BBC director-general Tony Hall has said the public broadcaster wants to turn iPlayer into an all-encompassing service that will offer “total TV” and compete with Netflix and new entrants such as Apple.
The BBC has been putting increasing resources over recent years into the service, which started life as a catch-up service for TV programming but will soon provide access to shows for a year and act as a first port of call for viewers.
Hall told the Royal Television Society Convention that the BBC was turning iPlayer into a “destination in its own right” and said he viewed opportunities for the BBC as streamers’ libraries shrink amid “fierce” competition.
Building on comments revealed earlier this week, Hall said iPlayer “will be the place you go to for your news; your sport; the place you go to for drama; documentaries; live channels – everything we do.
“iPlayer is going to be total TV. It’ll offer the very best of the BBC – all in one place – playing to our strengths: our liveness, the breadth of our genres and storytelling, the fact that we’re both local – and global.”
Hall added that the broadcaster had also “modernised pay, grading and our terms and conditions” and talked up its efforts to better represent the population it serves.

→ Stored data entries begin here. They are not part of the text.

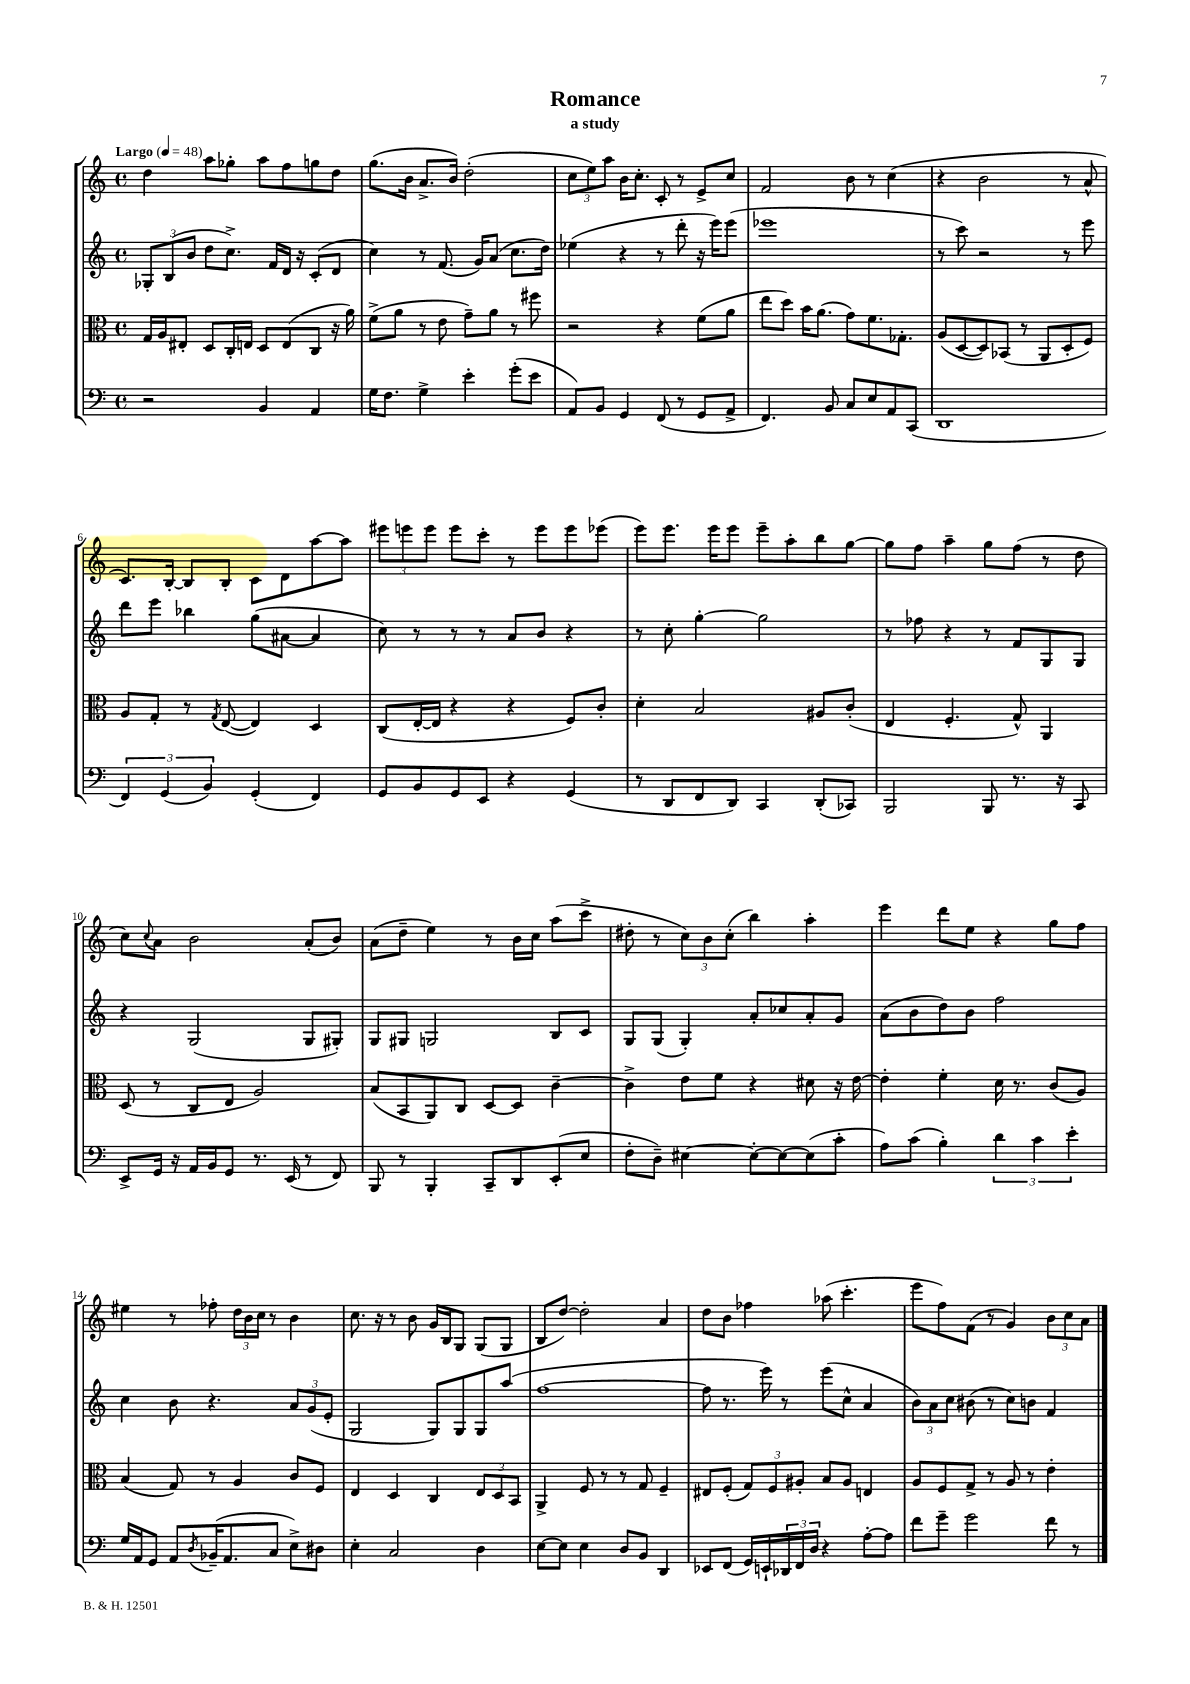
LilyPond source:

\header { title = "Romance" subtitle = "a study" }
<<
\new StaffGroup <<
\new Staff = "s0" {
    \clef treble \key c \major \defaultTimeSignature \time 4/4 \tempo "Largo" 4 = 48
    d''4 a''8 ges''8-. a''8 f''8 g''8 d''8 |
    g''8.( b'16 a'8.-> b'16) d''2-.( |
    \tuplet 3/2 { c''8 e''8) a''8 } b'16 c''8.-. c'8-. r8 e'8-> c''8 |
    f'2 b'8 r8 c''4( |
    r4 b'2 r8 a'8-^ |
    c'8.) b16~-. b8 b8-. c'8 d'8 a''8~ a''8 |
    \tuplet 3/2 { eis'''8 e'''8 e'''8 } e'''8 c'''8-. r8 e'''8 e'''8 ees'''8( |
    e'''8) e'''8. e'''16 e'''8 e'''8-- a''8-. b''8 g''8~ |
    g''8 f''8 a''4-- g''8 f''8( r8 d''8 |
    c''8) \appoggiatura { c''8 } a'8 b'2 a'8-.( b'8) |
    a'8( d''8-- e''4) r8 b'16 c''16 a''8( c'''8-> |
    dis''8-. r8 \tuplet 3/2 { c''8) b'8 c''8-.( } b''4) a''4-. |
    e'''4 d'''8 e''8 r4 g''8 f''8 |
    eis''4 r8 fes''8-. \tuplet 3/2 { d''16 b'16 c''16 } r8 b'4 |
    c''8. r16 r8 b'8 g'16 b16 g8 g8( g8 |
    b8 d''8~) d''2-. a'4 |
    d''8 b'8 fes''4 aes''8( c'''4.-. |
    e'''8 f''8) f'8( r8 g'4) \tuplet 3/2 { b'8 c''8 a'8 } \bar "|." |
}
\new Staff = "s1" {
    \clef treble \key c \major \defaultTimeSignature \time 4/4
    \tuplet 3/2 { ges8-. b8( b'8 } d''8 c''8.->) f'16 d'16 r16 c'8-.( d'8 |
    c''4) r8 f'8.( g'16) a'8( c''8. d''16) |
    ees''4( r4 r8 d'''8-. r16 e'''16) e'''8( |
    ees'''1 |
    r8 c'''8) r2 r8 e'''8 |
    d'''8 e'''8 bes''4 g''8( ais'8~ ais'4 |
    c''8) r8 r8 r8 a'8 b'8 r4 |
    r8 c''8-. g''4~-. g''2 |
    r8 fes''8 r4 r8 f'8 g8 g8 |
    r4 g2( g8 gis8-.) |
    g8 gis8 g2 b8 c'8 |
    g8 g8( g4-.) a'8-. ces''8 a'8-. g'8 |
    a'8( b'8 d''8) b'8 f''2 |
    c''4 b'8 r4. \tuplet 3/2 { a'8 g'8( e'8-. } |
    g2 g8) g8 g8 a''8( |
    f''1~ |
    f''8 r8. e'''16) r8 e'''8( c''8-^ a'4 |
    \tuplet 3/2 { b'8) a'8 c''8 } bis'8( r8 c''8) b'8 f'4 \bar "|." |
}
\new Staff = "s2" {
    \clef alto \key c \major \defaultTimeSignature \time 4/4
    g16 a16 eis8-. d8 c16-. e16 d8 e8( c8 r16 a'16) |
    f'8->( a'8 r8 e'8 g'8--) a'8 r8 fis''8 |
    r2 r4 f'8( a'8 |
    e''8 d''8) b'16 a'8.( g'8) f'8. ges8.-. |
    a8( d8~ d8) bes,8( r8 a,8 d8-. f8) |
    a8 g8-. r8 \acciaccatura { g8 } e8~( e4) d4 |
    c8( e16~-. e16 r4 r4 f8) c'8-. |
    d'4-. b2 ais8 c'8-.( |
    e4 f4.-. g8-^) a,4 |
    d8( r8 c8 e8 a2) |
    b8( b,8 a,8) c8 d8~ d8 c'4~-- |
    c'4-> e'8 f'8 r4 dis'8 r16 e'16~ |
    e'4-. f'4-. d'16 r8. c'8( a8) |
    b4( g8) r8 a4 c'8 f8 |
    e4 d4 c4 \tuplet 3/2 { e8 d8 b,8 } |
    a,4-> f8 r8 r8 g8 f4-- |
    eis8 f8-.( \tuplet 3/2 { g8) f8 ais8-. } b8 ais8 e4 |
    a8 f8 g8-> r8 a8 r8 e'4-. \bar "|." |
}
\new Staff = "s3" {
    \clef bass \key c \major \defaultTimeSignature \time 4/4
    r2 b,4 a,4 |
    g16 f8. g4-> e'4-. g'8-.( e'8 |
    a,8) b,8 g,4 f,8( r8 g,8 a,8-> |
    f,4.) b,8 c8 e8 a,8 c,8( |
    d,1 |
    \tuplet 3/2 { f,4) g,4( b,4) } g,4-.( f,4) |
    g,8 b,8 g,8 e,8 r4 g,4( |
    r8 d,8 f,8 d,8) c,4 d,8-.( ces,8) |
    b,,2 b,,8 r8. r16 c,8 |
    e,8-> g,16 r16 a,16 b,16 g,8 r8. e,16( r8 f,8) |
    b,,8 r8 b,,4-. c,8-- d,8 e,8-.( e8 |
    f8-. d8--) eis4~ eis8~-. eis8~ eis8( c'8-. |
    a8) c'8( b4-.) \tuplet 3/2 { d'4 c'4 e'4-. } |
    g16 a,16 g,8 a,8 \acciaccatura { d8 } bes,16--( a,8. c8 e8->) dis8 |
    e4-. c2 d4 |
    e8~ e8 e4 d8 b,8 d,4 |
    ees,8 f,8( g,16) e,16-! \tuplet 3/2 { des,16 f,16 d16 } r4 a8~-. a8 |
    f'8 g'8-- g'2 f'8 r8 \bar "|." |
}
>>
>>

“We have driven diversity on and off air, with the most ambitious set of targets anywhere in the media. We’ve made hundreds of millions of pounds of savings, and brought overhead spend to a record low,” he said.
But he cautioned that “increasing competition will require significant investment”, adding that “the cost of content in many of the key genres is rising much faster than UK inflation” meaning “tough choices ahead.”